Apakah Anda memiliki pengalaman pribadi dengan udang dan spesies air tawar lainnya di Sulawesi?

Ya, saya telah melakukan beberapa penelitian dengan udang dan kepiting air tawar dengan waktu dan lokasi yang terbatas di Sulawesi.

Daisy Wowor saat kunjungan terakhirnya ke Sulawesi – di Danau Poso pada tahun 2017.

Karena Museum Zoologi di Bogor adalah otoritas utama Indonesia untuk jenis deposisi material, berapa banyak udang dan kepiting dari Sulawesi yang termasuk dalam koleksi?

Ada 57 jenis spesies dekapoda dari Sulawesi dan koleksi pulau-pulau satelitnya di MZB (Museum Zoologicum Bogoriense – ini nama institusi saya yang benar).

Beberapa spesies udang dari Sulawesi ditemukan untuk perdagangan hias baru-baru ini. Selanjutnya, jumlah mereka di alam liar mengalami penurunan dengan cepat. Apakah tren ini juga tercermin dalam frekuensi dan jumlah sampel baru yang dikirim ke museum?

Kata orang, ada tren penurunan populasi udang hias. Namun, hal ini didasarkan pada pandangan sekilas dan belum ada penelitian tentang populasi hingga saat ini. Oleh karena itu, kami tidak mengetahui status populasi udang yang sebenarnya. Tidak ada hubungan antara penurunan populasi udang dari Sulawesi dengan frekuensi dan jumlah sampel baru yang dikirim ke museum. MZB hanya menerima spesimen yang dipelajari dan tidak memantau populasi.

Danau Towuti, Sulawesi.
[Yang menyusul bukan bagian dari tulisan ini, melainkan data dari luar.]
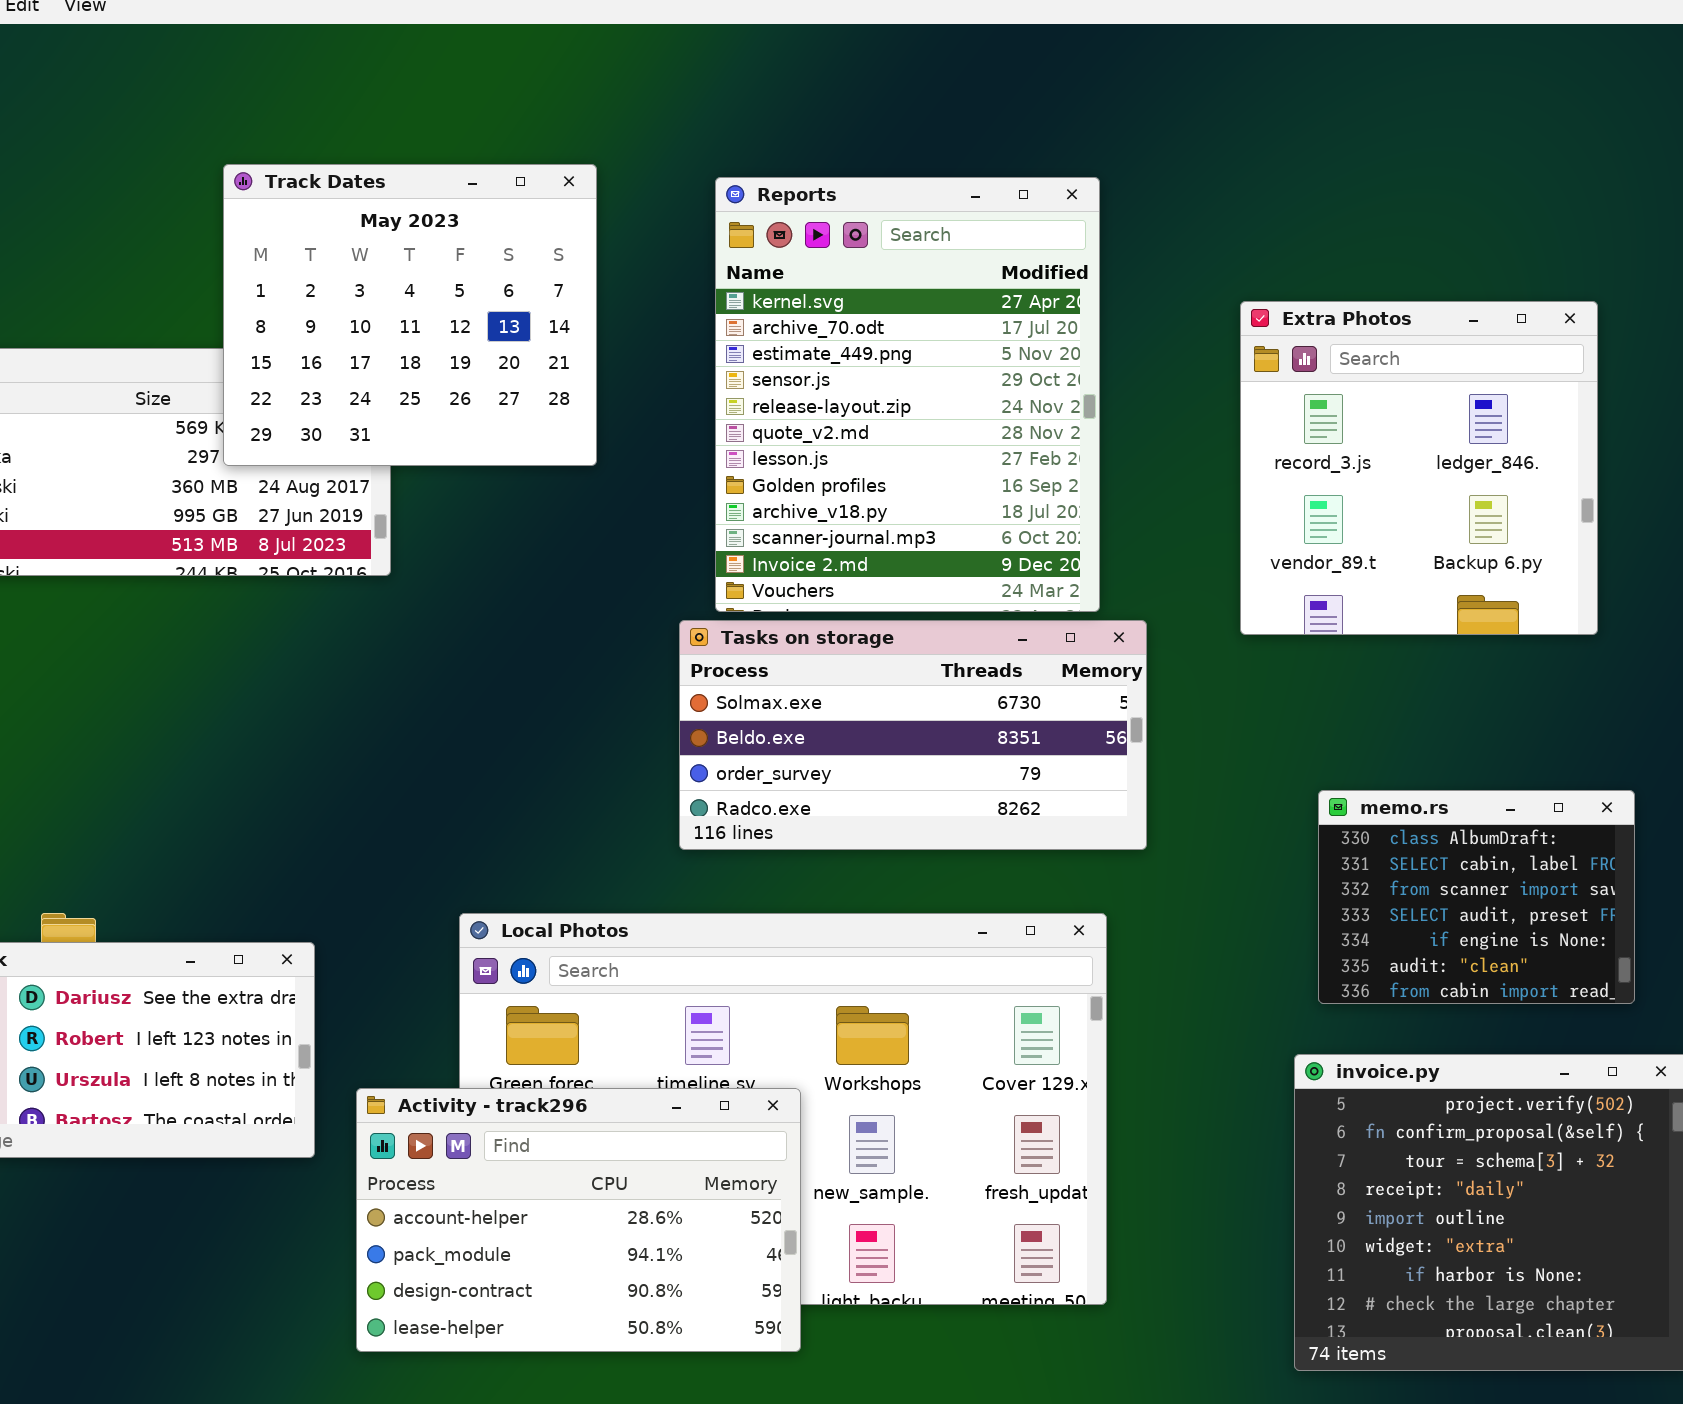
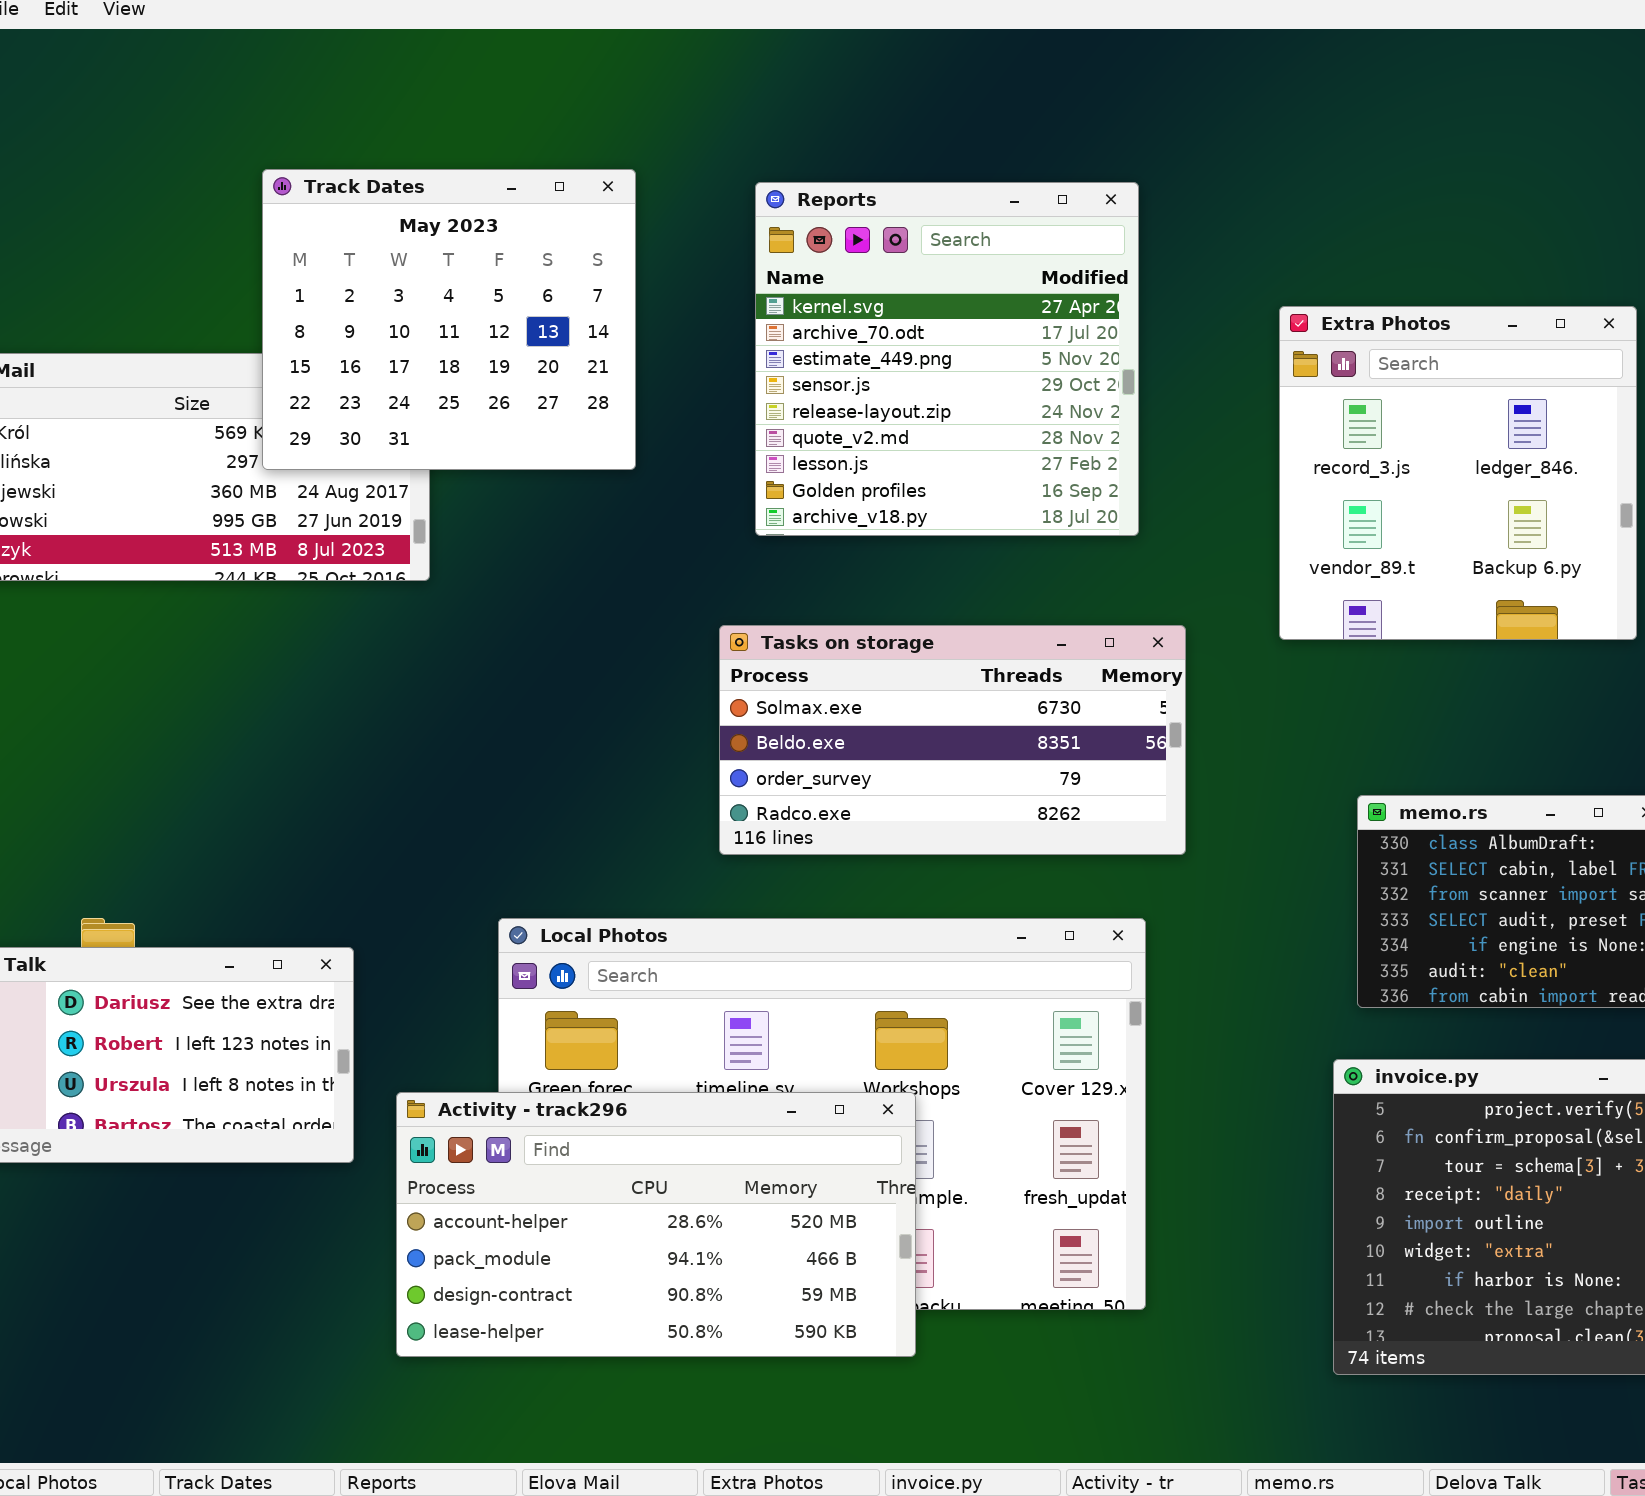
Reports: [715,177,1100,612] -> [755,182,1139,536], resized
Activity - track296: [356,1088,801,1352] -> [396,1092,916,1357], resized

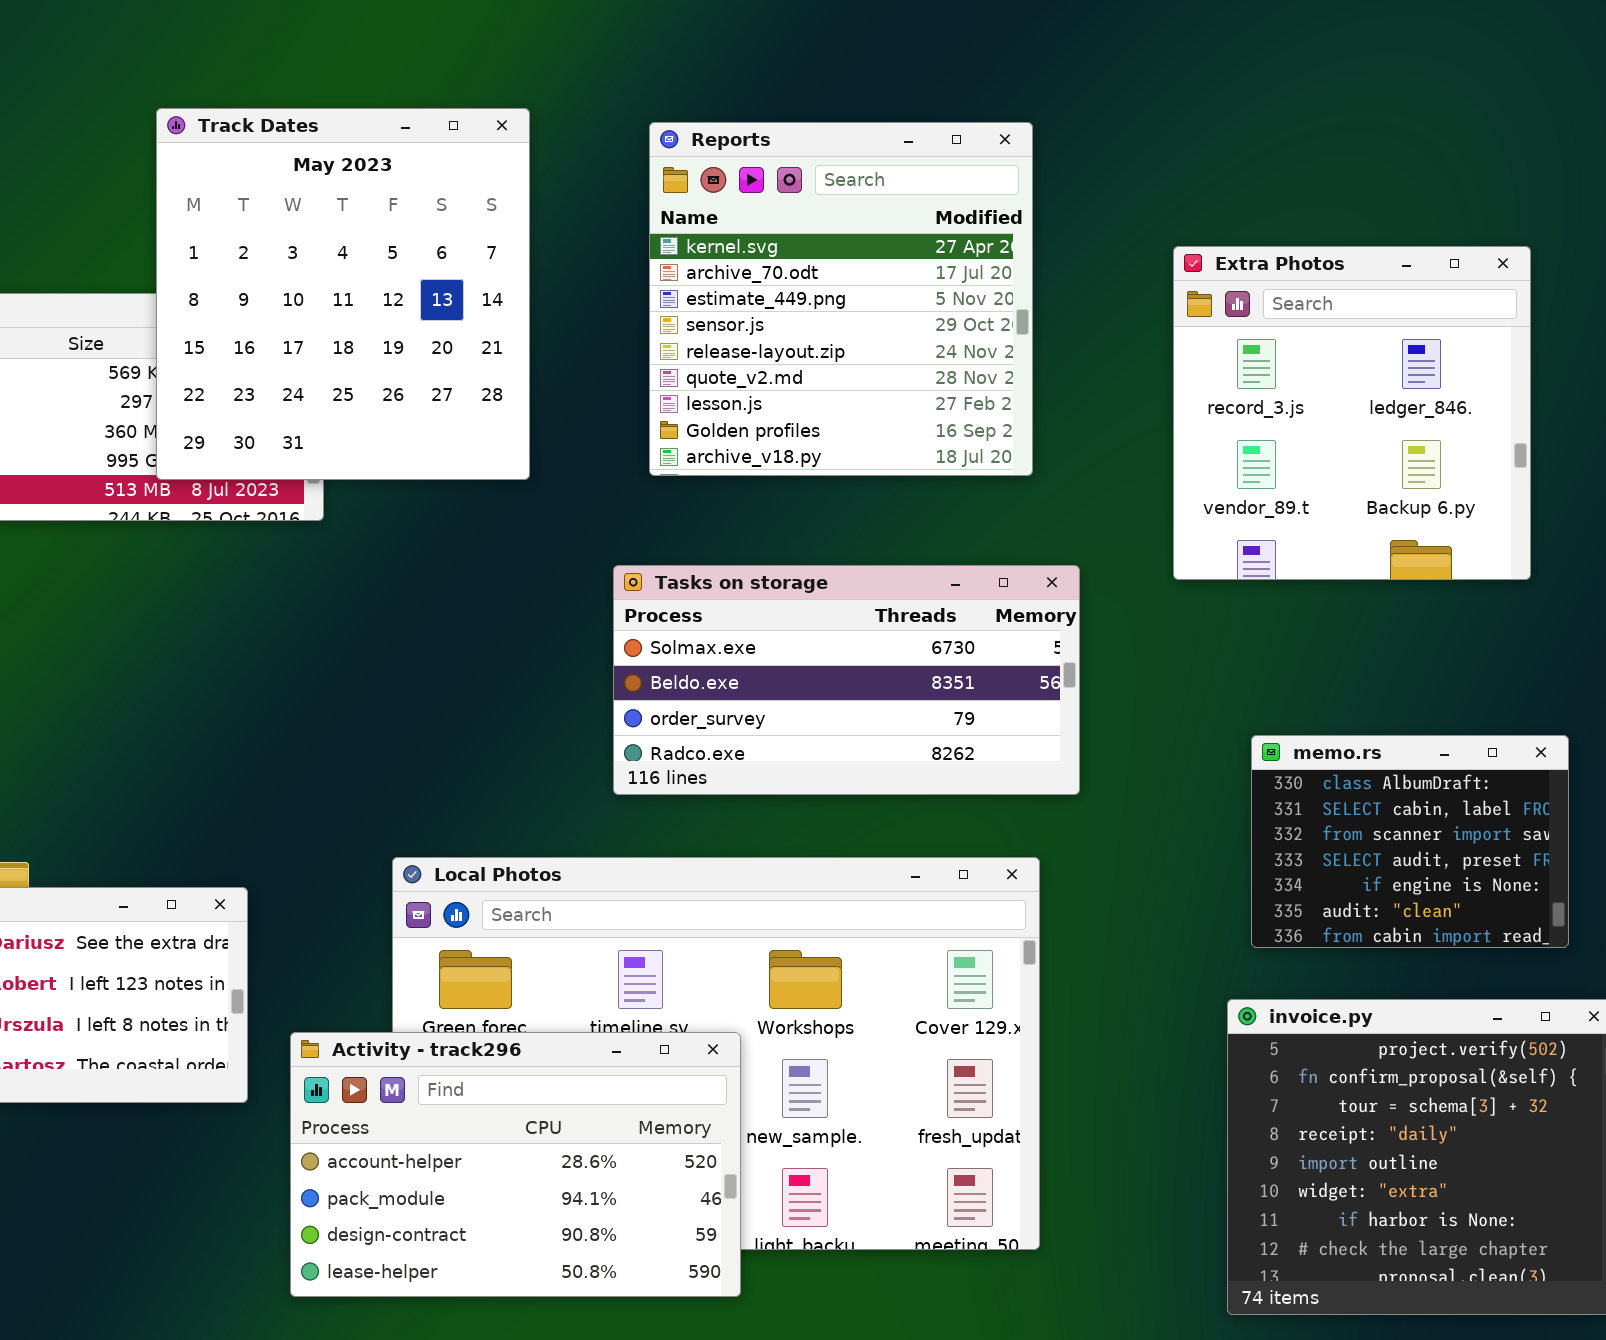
Track Dates: [262,169,636,470] -> [156,108,530,480], resized
Activity - track296: [396,1092,916,1357] -> [290,1032,741,1297], resized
Anda dapat melihat perahu untuk transportasi dan untuk menangkap ikan dan krustasea hias.

Berdasarkan pengalaman dan pengetahuan pribadi Anda, apa prediksi Anda terhadap masa depan krustasea dari Sulawesi yang terancam punah pada umumnya dan khususnya pada udang?

Saya hanya mengunjungi beberapa daerah dalam waktu yang terbatas, sehingga pengalaman saya yang terbatas tidak dapat digunakan untuk mencerminkan situasi umum di Sulawesi. Jadi saya tidak bisa memberikan prediksi. Namun, jika masyarakat tidak peduli dengan kualitas lingkungan dan terus memanen krustasea, suatu saat semua krustasea dan hewan air lainnya akan musnah.